В воскресенье — Жалины и бывшие Дружниковы, Лида с Александрой, поехали в тавдинский «тихий городок» — на кладбище, где находились родные могилы.
Сосновый кладбищенский бор, казалось, стал еще мрачнее от старых памятников. От оградок могил в бору не было места, и когда Александра попыталась отыскать семейный «погост» Изгомовых, но так и не сумела найти. Александра не была суеверной, но на любом кладбище испытывала благоговение перед памятью об умерших, потому произнесла: «Простите, дядя Антон, не нашла я вас, но помню вас очень хорошо». Еще бы не помнить! Изгомов-старший сам по себе был хорошим человеком, а, кроме того, Виталий внешне был очень на него похож. Да и её младший сын, чем старше становился, тем больше походил на отца, следовательно, и на деда. Вот добрый и неконфликтный характер Антона Фёдоровича им не передался.

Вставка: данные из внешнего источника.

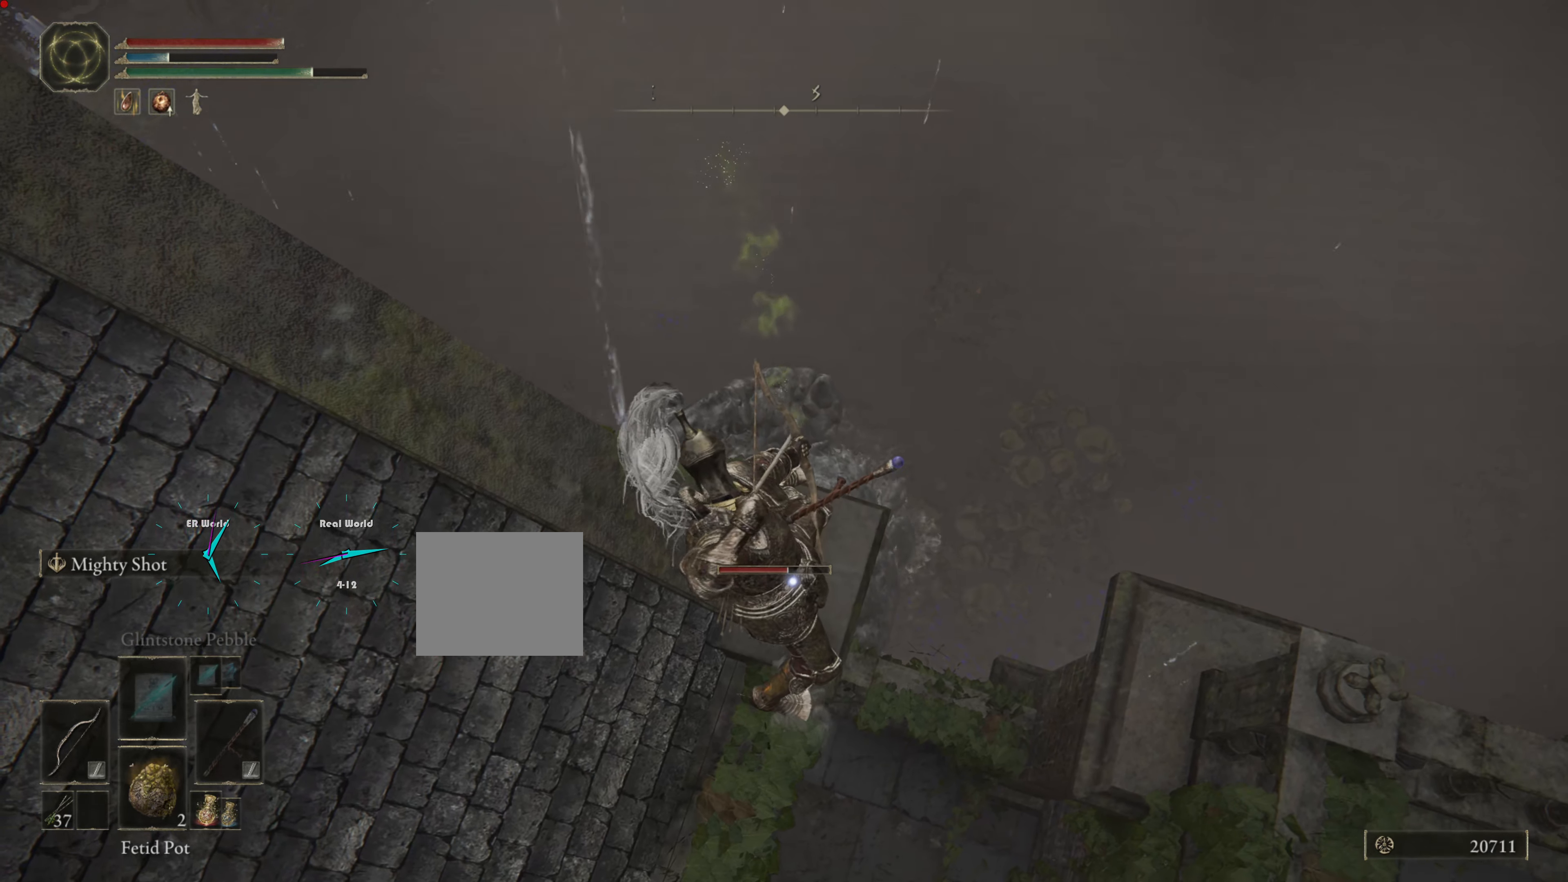
{"dt_ms": 501, "buttons": ["L2"], "left_stick": "center", "right_stick": "center", "events": []}
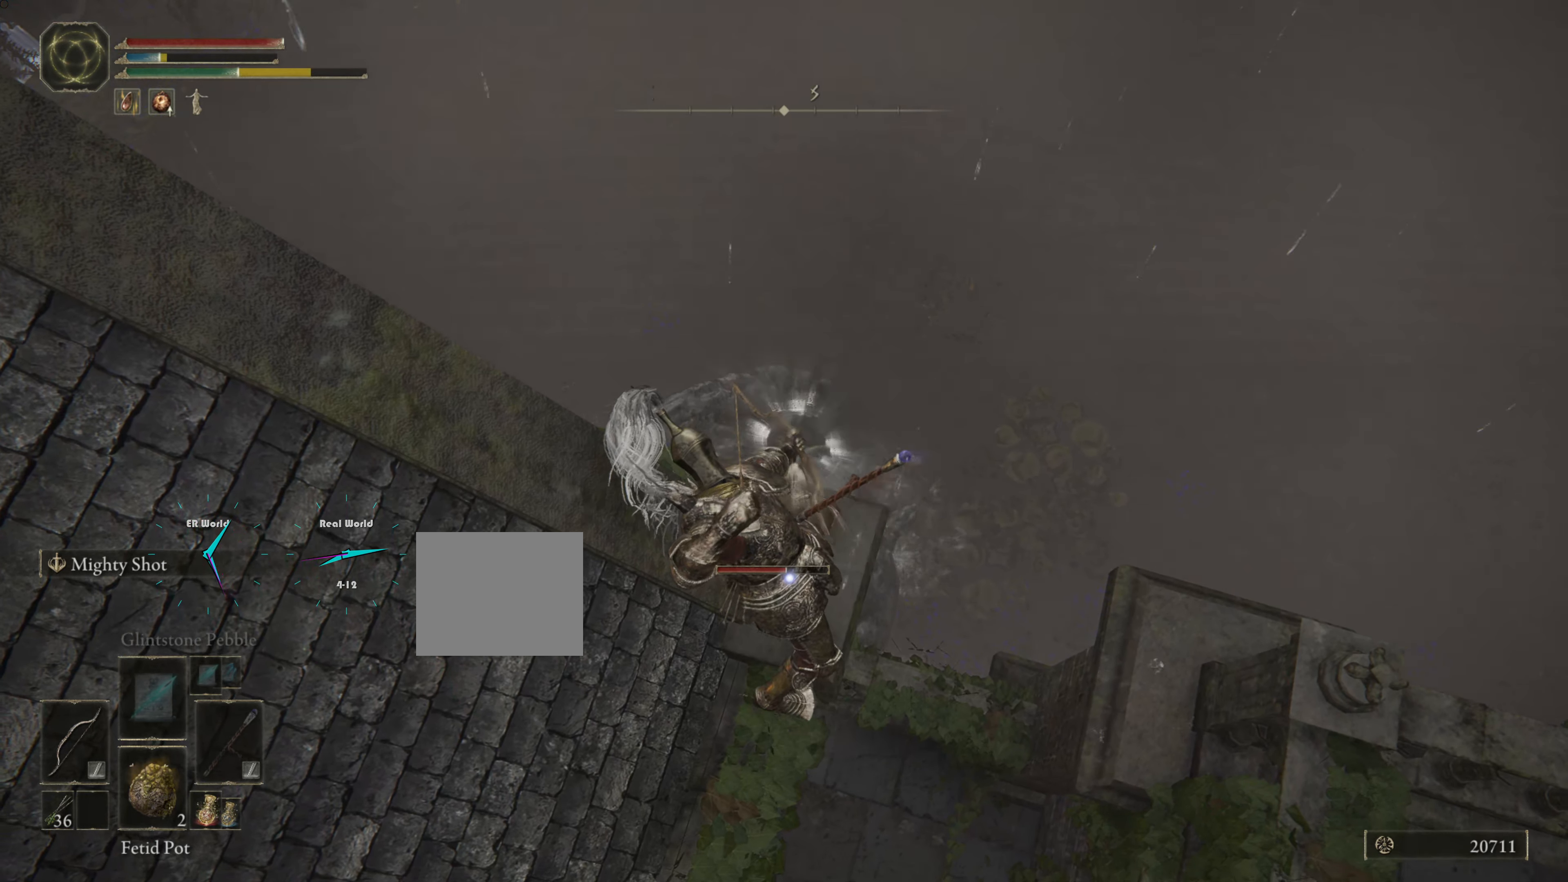
{"dt_ms": 500, "buttons": ["L2"], "left_stick": "center", "right_stick": "center", "events": []}
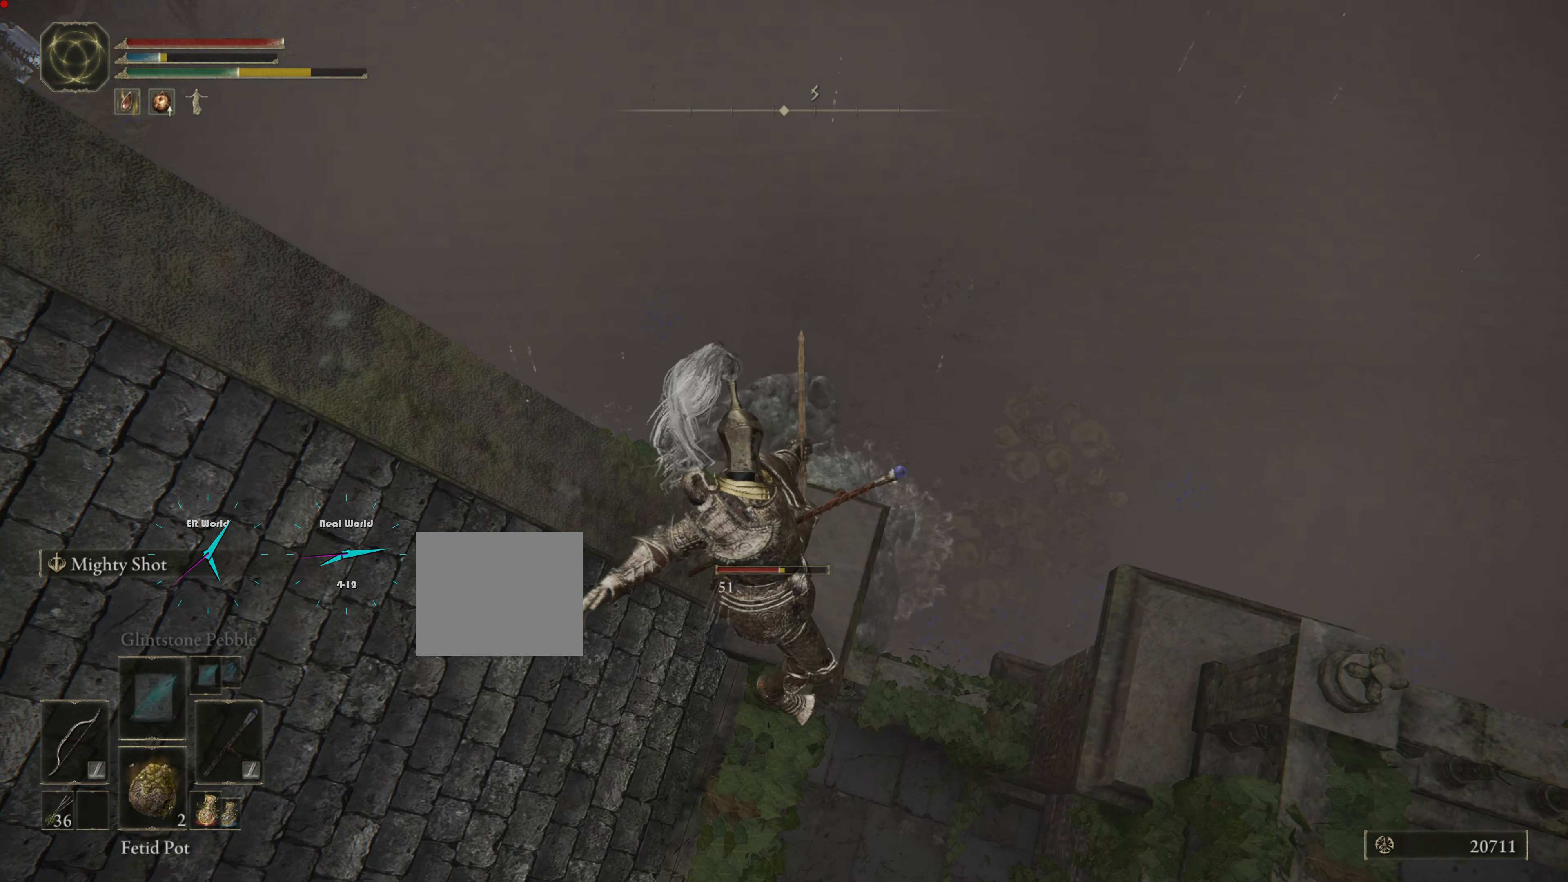
{"dt_ms": 501, "buttons": ["L2"], "left_stick": "center", "right_stick": "center", "events": []}
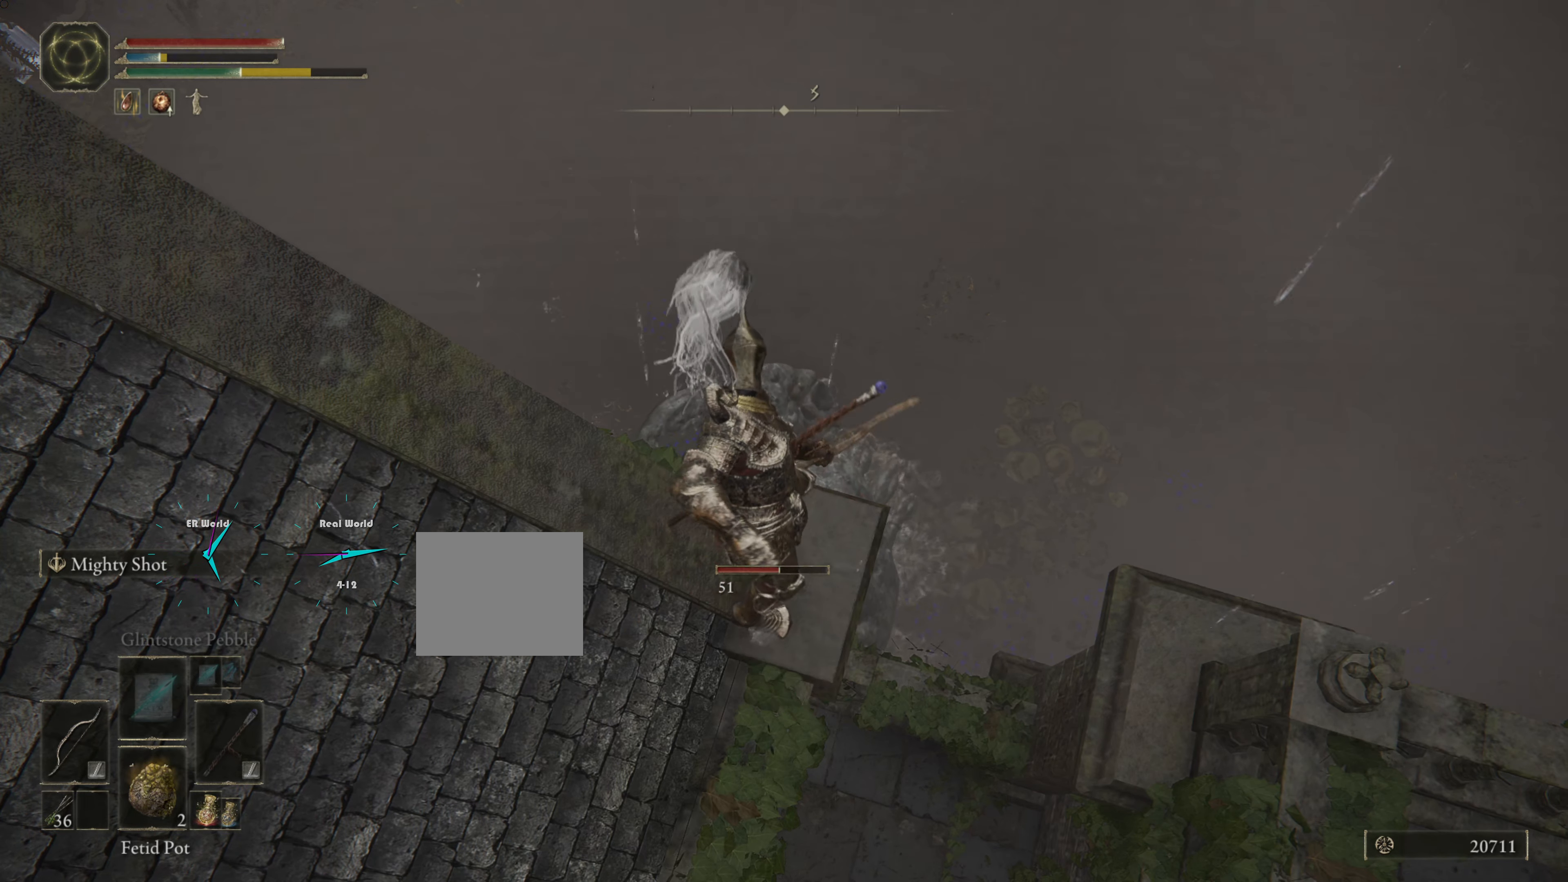
{"dt_ms": 500, "buttons": ["L2"], "left_stick": "center", "right_stick": "center", "events": []}
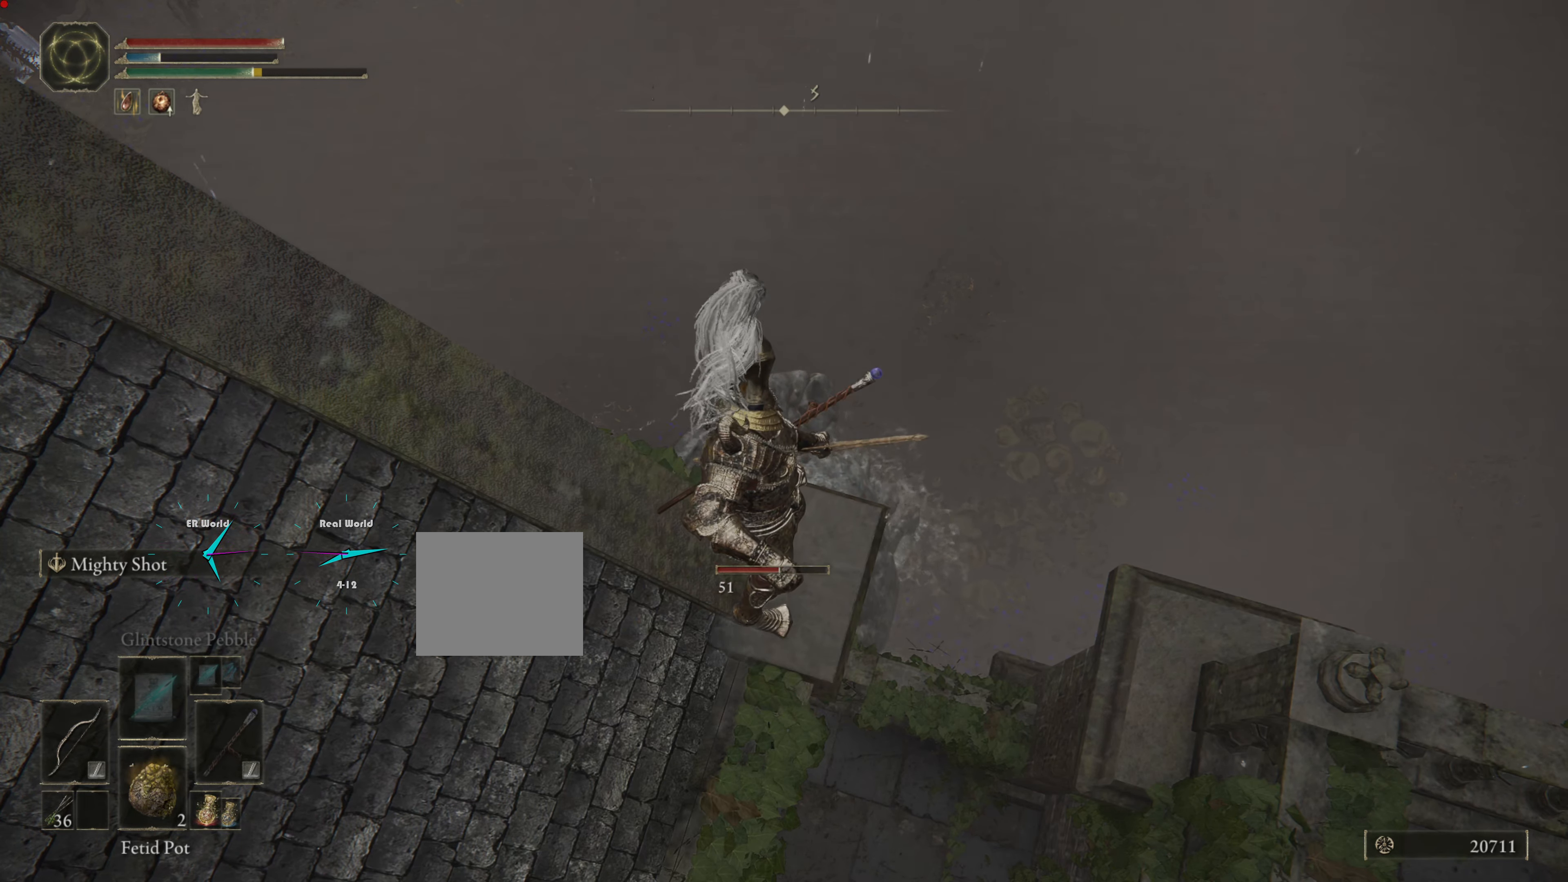
{"dt_ms": 501, "buttons": ["L2"], "left_stick": "center", "right_stick": "center", "events": [[50, "R1", "down"], [217, "R1", "up"]]}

Людмила, пока другие наводили порядок в оградке, быстро справилась с покраской памятников и металлических венков — всю жизнь маляром проработала, так что такое дело ей было не в диковинку. Стоя помянули усопших, остатки поминок оставили рядом с могилами. Потом прибрали могилу Степана Захаровича, и, уходя, Лида сказала: «Иди Степан Захарыч, к маме в гости, у неё там полный порядок сейчас». И никто даже не улыбнулся: привыкли живые разговаривать с усопшими на могилах, веря, что их услышат.
А утром сёстры, сердечно распростившись с Жалиными, уехали в Тюмень к брату.
Автобус резво бежал по ровной асфальтовой дороге среди лесов и, заросших травой, полей, лишь изредка они колосились рожью, которая, словно рыжее море, ходила волнами от ветра. Лида вздыхала или вполголоса ругалась, что колхозы разорены, что люди уезжают из деревень, потому что там нет работы: «Вот и Сережка Дружников без работы в своей Раевке сидит, а Таиска так замуж и не вышла, сколь уж мужиков у неё было… Серёжка жениться хотел, даже дом построил на своем же дворе, а она не разрешила…» Так всю дорогу ехала и рассказывала новости — она была для Александры связующим звеном с родней, потому что та по-прежнему не поддерживала связь с тётушками и двоюродными братьями. Александра её почти не слушала, все думала, как встретятся с Виктором, ведь в сердце до сих пор обида, что с похоронами матери не помог, не бывал ни разу на её могиле, да ещё поверил россказням, что сожгла архив Павлы Фёдоровны. Александра злилась: ему никогда дела не было до матери, архив брату вообще ни к чему, а вот, гляди-ка, рассердился на сестру, поверив глупой бабе-пьянчужке. Постепенно злость уходила, потому что приходило понимание: родные вообще не знают, что за человек Александра — выросла вдали от них; не знают её дум, увлечений, не знают, как она живет и воспитывает сыновей. Когда же брат открыл дверь своей квартиры, злость на него улетучилась вообще: Виктор стоял перед ней маленький, худенький, очень похожий лицом на мать, в глазах его засветились слезы. Он так крепко стиснул сестру в объятиях, что та ойкнула: стал ростом брат мал, но сила все еще не иссякла в руках, не зря же полжизни провел на строительных лесах, возводя кирпичные стены. Он тут же пошел в магазин, принес водки — закуски было полно у сестёр.